When former President Park Geun-hye tapped Lee Cheol-seong, who had a record of drunk driving, to be commissioner of the National Police Agency, Cho Kuk excoriated Park’s decision and said that a confirmation hearing wouldn’t even have been held if we were in the United States. With the labor minister nominee in the Moon Jae-in administration, Cho said it was “a different situation” from Lee’s because the nominee, who, at the time, was a professor at Korea University, told police officers when he was caught driving under the influence of alcohol that he was a professor.
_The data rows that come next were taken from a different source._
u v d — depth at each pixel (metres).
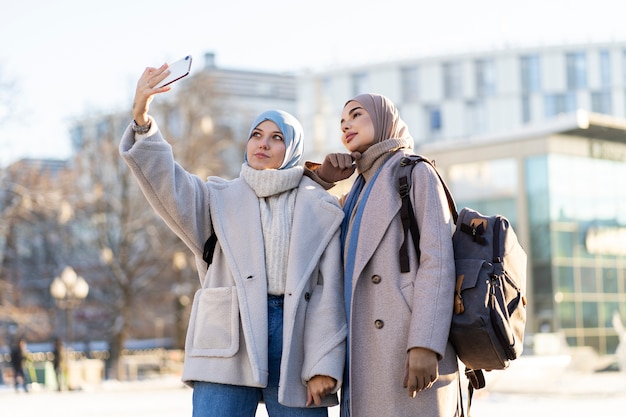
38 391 28.83
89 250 43.06
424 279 4.01
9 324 41.75
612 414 13.20
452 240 4.22
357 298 4.21
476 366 4.12
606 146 34.41
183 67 4.18
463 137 80.81
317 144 79.62
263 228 4.44
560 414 13.40
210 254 4.53
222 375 4.25
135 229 40.44
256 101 85.31
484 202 34.41
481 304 3.97
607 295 33.91
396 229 4.21
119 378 39.09
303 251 4.38
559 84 82.00
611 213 34.38
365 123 4.46
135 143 4.25
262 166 4.53
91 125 41.06
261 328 4.27
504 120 81.12
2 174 35.59
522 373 18.17
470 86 81.44
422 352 3.93
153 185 4.30
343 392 4.33
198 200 4.48
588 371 27.56
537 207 33.12
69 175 38.66
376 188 4.31
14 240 41.25
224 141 42.81
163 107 41.38
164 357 43.31
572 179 33.41
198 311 4.40
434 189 4.16
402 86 81.62
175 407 18.28
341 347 4.26
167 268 42.09
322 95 81.00
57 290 30.69
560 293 32.72
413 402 4.08
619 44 82.81
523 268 4.19
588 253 33.62
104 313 44.94
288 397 4.22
False resident registration is another one of the Moon Blue House’s seven major rules for tapping high-level government officials. In a 2010 column that ran in the progressive newspaper Hankyoreh, Cho slammed nominees tapped by Park who committed the transgression, saying that by nominating them, the Park Blue House was putting a dagger in the hearts of people who wanted to move to an area with top-tier schools or get into those schools, but couldn’t because they didn’t have the right connections.
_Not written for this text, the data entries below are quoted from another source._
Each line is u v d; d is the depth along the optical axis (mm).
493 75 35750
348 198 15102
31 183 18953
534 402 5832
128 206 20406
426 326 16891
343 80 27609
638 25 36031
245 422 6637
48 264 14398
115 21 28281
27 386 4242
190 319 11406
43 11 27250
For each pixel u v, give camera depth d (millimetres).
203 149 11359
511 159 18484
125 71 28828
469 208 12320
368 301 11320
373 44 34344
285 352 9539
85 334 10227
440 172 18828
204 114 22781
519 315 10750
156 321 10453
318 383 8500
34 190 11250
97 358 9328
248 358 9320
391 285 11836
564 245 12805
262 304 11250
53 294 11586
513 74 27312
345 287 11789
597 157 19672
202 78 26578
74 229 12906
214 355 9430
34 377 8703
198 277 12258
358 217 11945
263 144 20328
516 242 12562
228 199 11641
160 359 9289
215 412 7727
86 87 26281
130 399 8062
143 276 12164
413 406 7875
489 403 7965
However, there are so many minister-nominees verified by Cho who were found to have faked their addresses, it’s hard to even name all of them. Foreign Affairs Minister Kang Kyung-wha was the first to be caught during her confirmation hearing, then came Education Minister Yoo Eun-hae. Perhaps because they cleared the way, Moon Seong-hyeok, who was found to have used fake addresses three times in one month, was appointed minister of oceans and fisheries.
And what about Park Young-sun, minister of SMEs and startups, who the Blue House announced was a “verified” nominee who was tapped “to produce achievements the public can personally feel” mid-way into the Moon government?
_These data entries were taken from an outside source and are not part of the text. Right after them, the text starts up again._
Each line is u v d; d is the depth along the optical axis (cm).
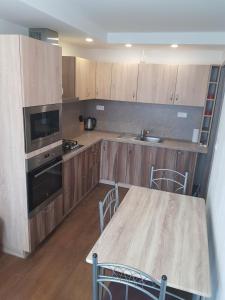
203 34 332
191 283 136
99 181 449
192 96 381
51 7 222
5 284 224
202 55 394
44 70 233
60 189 298
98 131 475
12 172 231
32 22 250
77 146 356
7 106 214
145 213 208
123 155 421
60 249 273
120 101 457
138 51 424
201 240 174
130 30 343
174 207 220
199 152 377
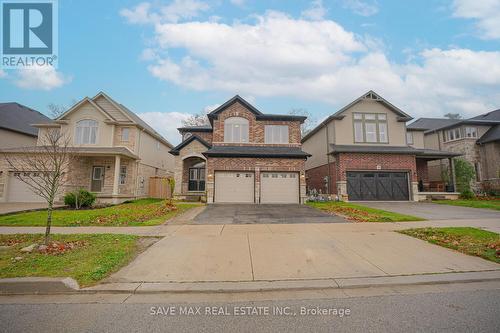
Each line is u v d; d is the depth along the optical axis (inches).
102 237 297.7
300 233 327.3
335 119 842.2
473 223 388.8
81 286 179.9
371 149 794.8
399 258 236.7
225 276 197.0
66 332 127.6
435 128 1079.0
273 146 773.9
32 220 411.8
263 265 218.8
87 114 802.8
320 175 930.1
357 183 784.3
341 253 249.4
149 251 254.2
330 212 518.3
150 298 167.5
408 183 799.7
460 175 933.8
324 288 181.2
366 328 130.0
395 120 863.7
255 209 566.9
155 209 542.9
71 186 729.6
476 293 173.5
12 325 134.3
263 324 134.8
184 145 799.7
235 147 765.9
When Park attended confirmation hearings as a lawmaker in the past conservative administrations, she was best known for requesting colossal amounts of documents from Blue House nominees. In 2009, during a hearing for former President Lee Myung-bak’s nominee for prosecutor general, Chun Sung-gwan, Park asked Chun for a detailed statement of the financial incomes of not only his wife but also all of his lineal ascendants and descendants, saying if he wanted to clear any misunderstandings, he should submit the papers.
In 2012, during a confirmation hearing for Supreme Court Justice-nominee Kim Byung-hwa, Park claimed she could explain how she increased her fortune from the moment she was employed at MBC in 1982.
But when it was her turn to explain her wealth during a recent hearing after she was nominated as minister of SMEs and startups, Park failed to do so. When she was accused of having someone else pay for her 300 million won ($263,800) home interior construction fees and asked to submit her bank account transfer history, she refused, saying she “can’t understand” why opposition lawmakers were asking for personal information.
Rewind to 2009 during the hearing for Justice Minister-nominee Lee Kwi-nam, Park is the one who told him that it was wrong to think he could get away with not submitting documents and that he’d eventually be forced to send the papers.
The finishing touch to Cho’s botched verification procedures was finally made when Moon tapped Lee Mi-sun as justice nominee for the Constitutional Court. She claimed all her stock investments were made by her husband, and her husband, who’s close to Cho, seems to have consulted with the Blue House in giving lengthy explanations on his Facebook on why he and Lee were innocent. For the first time in Korean history, we soon might see an “avatar justice” in the Constitutional Court.
Yet, after all this ruckus, I wonder whether it’s even worth the stress. One relief would be that the entire country now knows the true side of Cho, who’s doing so poorly at verifying Moon’s nominees after pretending to be so ethically superior when he pointed fingers at other people during past administrations. Cho, thank you for showing us your true side. We didn’t even have to ask for it.